• **TASK DESCRIPTION**:
Could you copy every line of the data that contains "brake"?

• **SUPPLIED ENTRIES**:
=-=-=-=-=
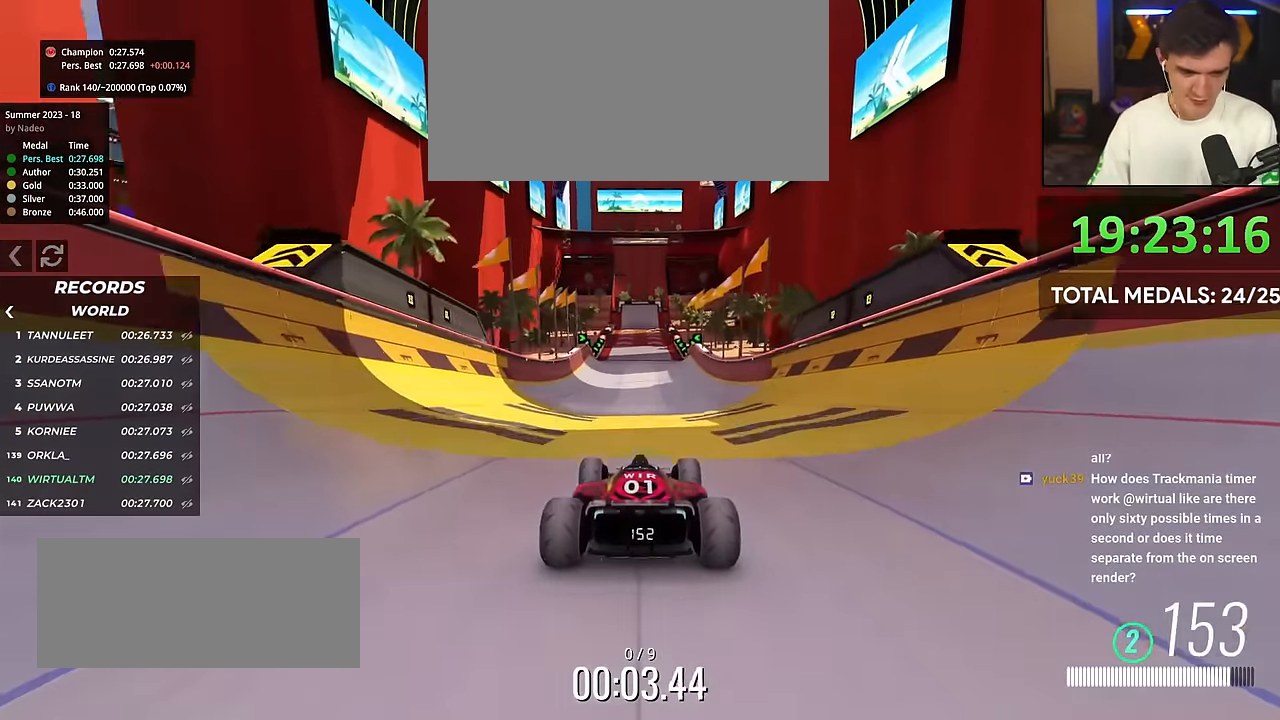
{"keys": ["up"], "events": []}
=-=-=-=-=
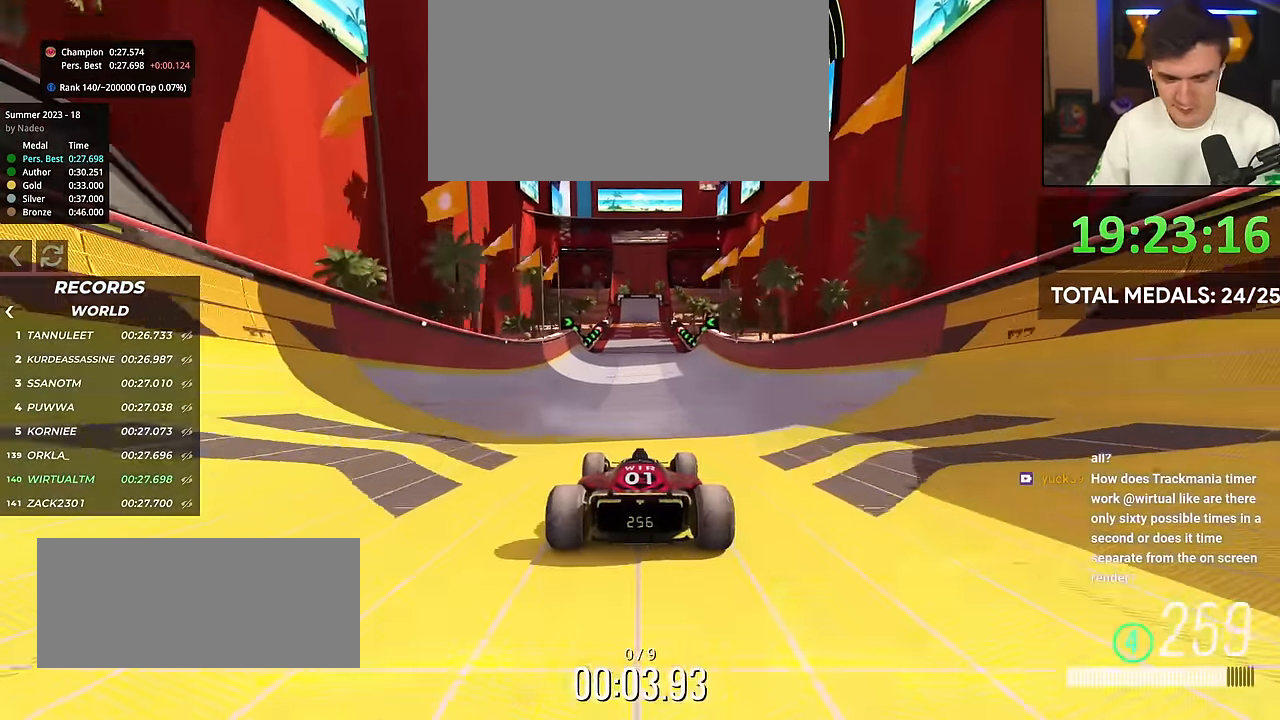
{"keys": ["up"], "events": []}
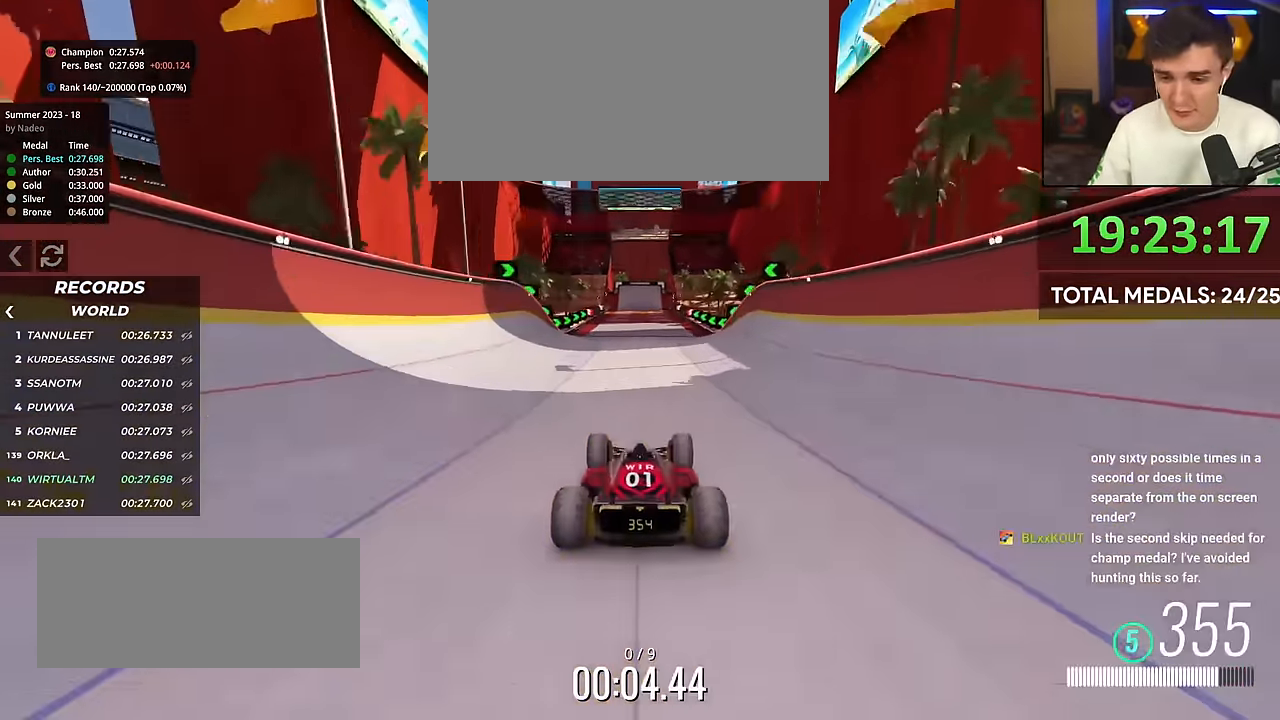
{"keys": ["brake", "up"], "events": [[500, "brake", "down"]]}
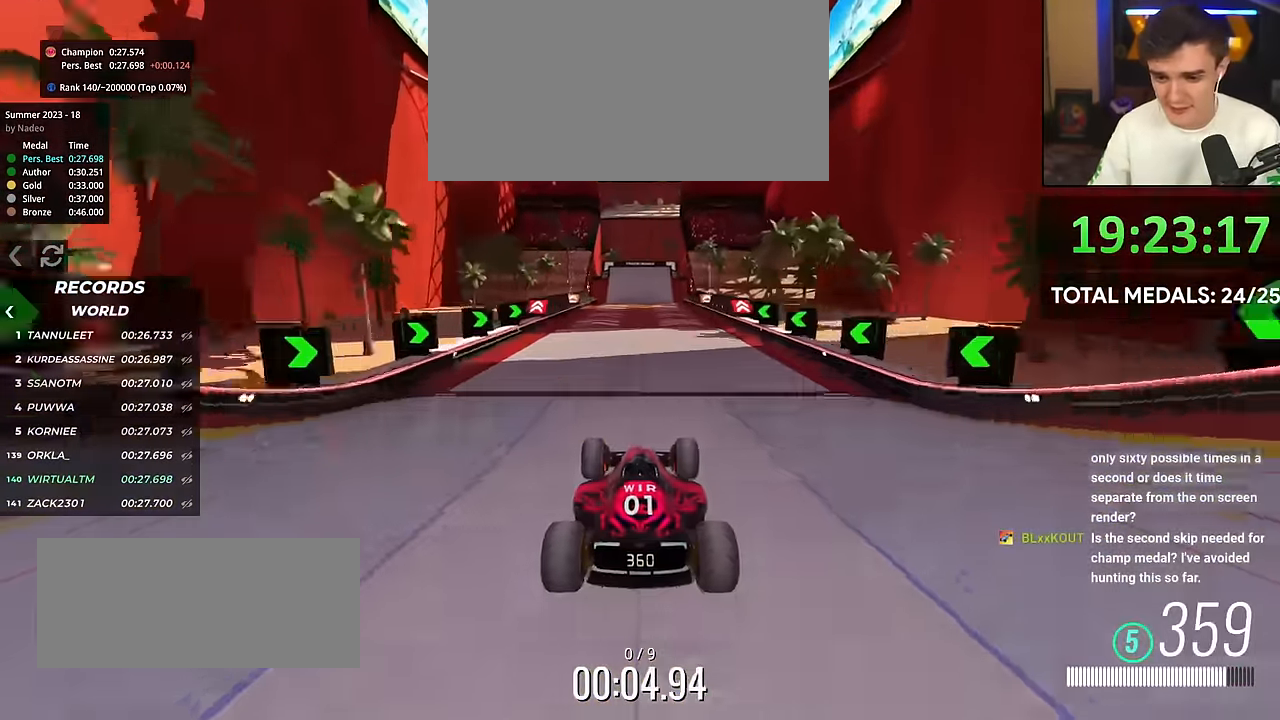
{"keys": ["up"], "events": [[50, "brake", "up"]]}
=-=-=-=-=
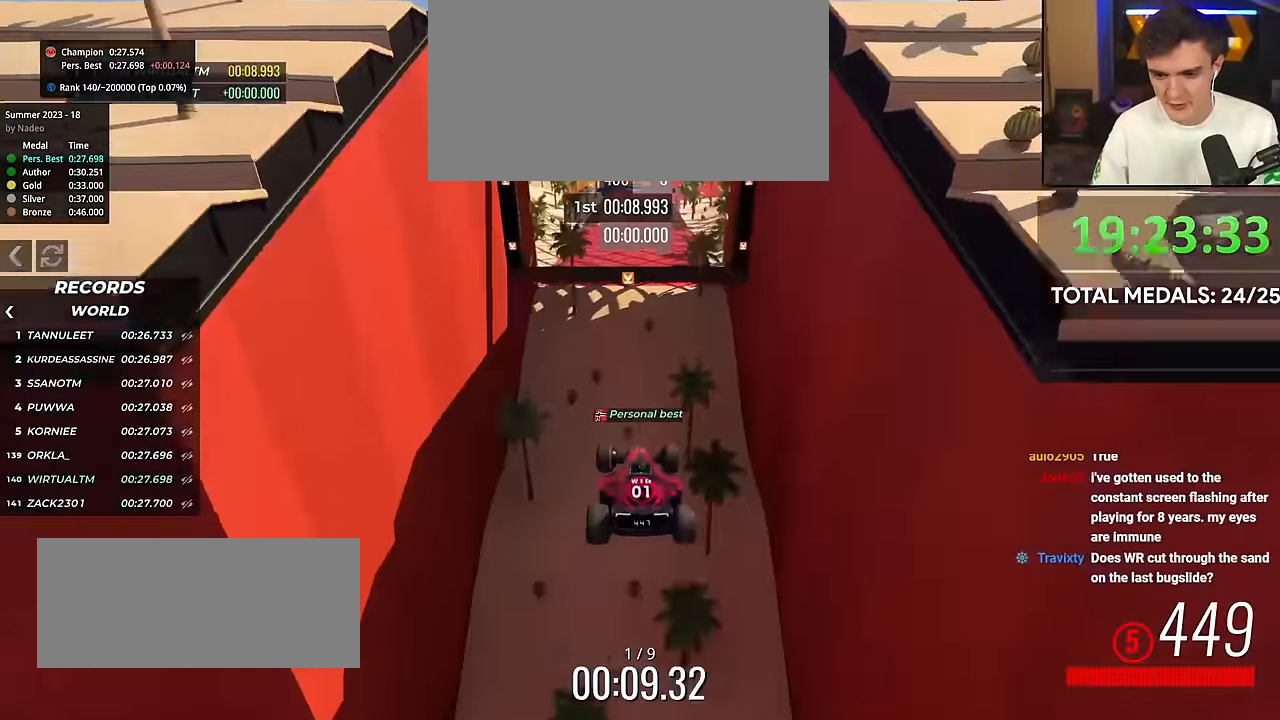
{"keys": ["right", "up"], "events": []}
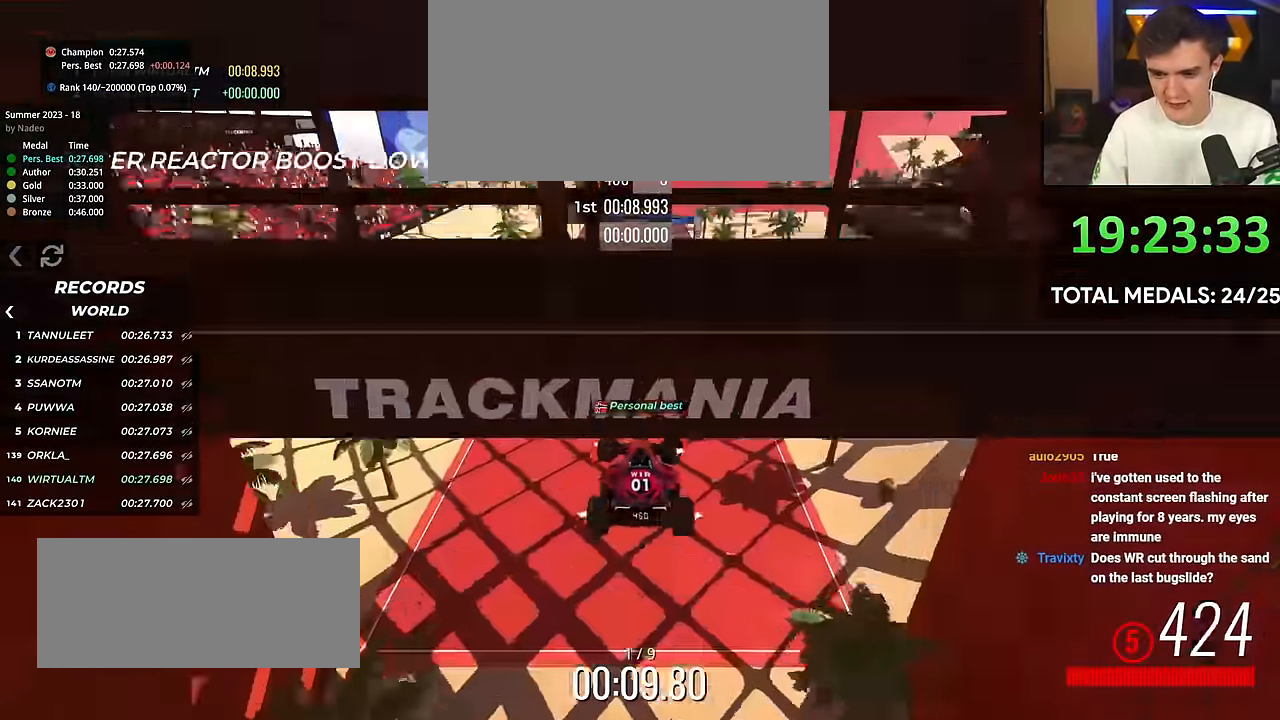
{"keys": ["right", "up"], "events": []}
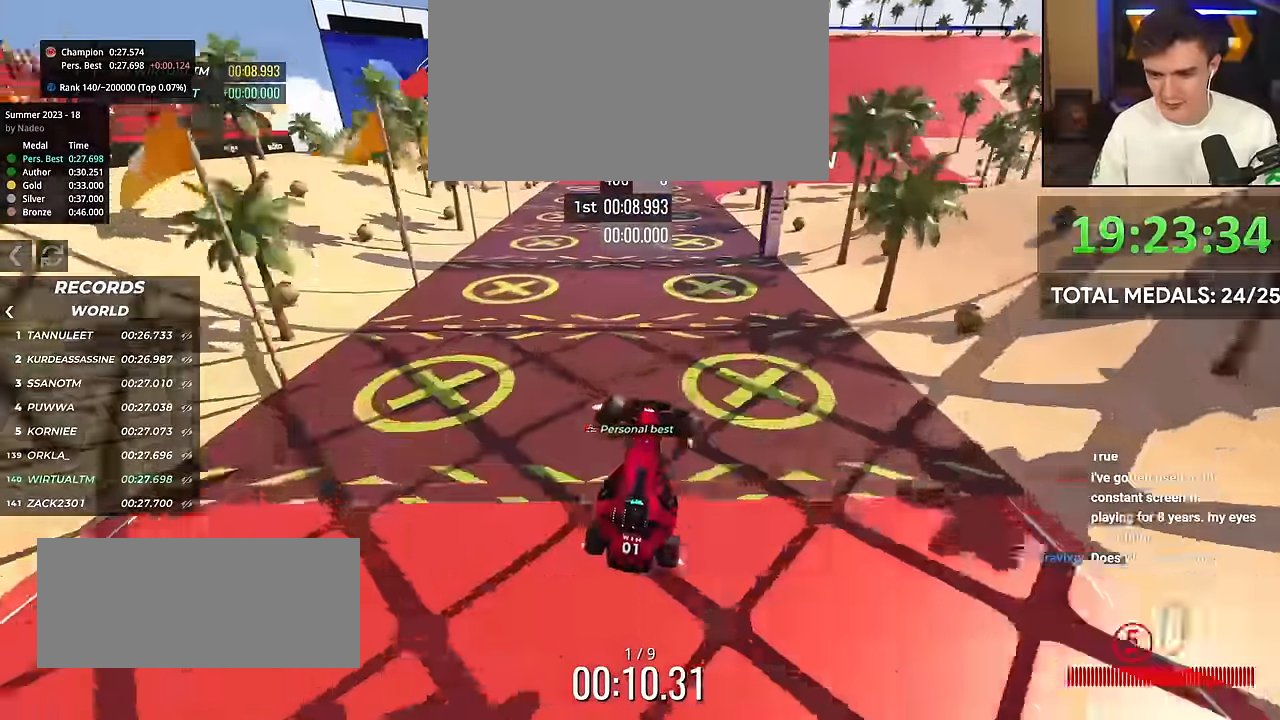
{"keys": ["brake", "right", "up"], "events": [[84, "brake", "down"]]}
=-=-=-=-=
• **RESULT**:
{"keys": ["brake", "up"], "events": [[500, "brake", "down"]]}
{"keys": ["up"], "events": [[50, "brake", "up"]]}
{"keys": ["brake", "right", "up"], "events": [[84, "brake", "down"]]}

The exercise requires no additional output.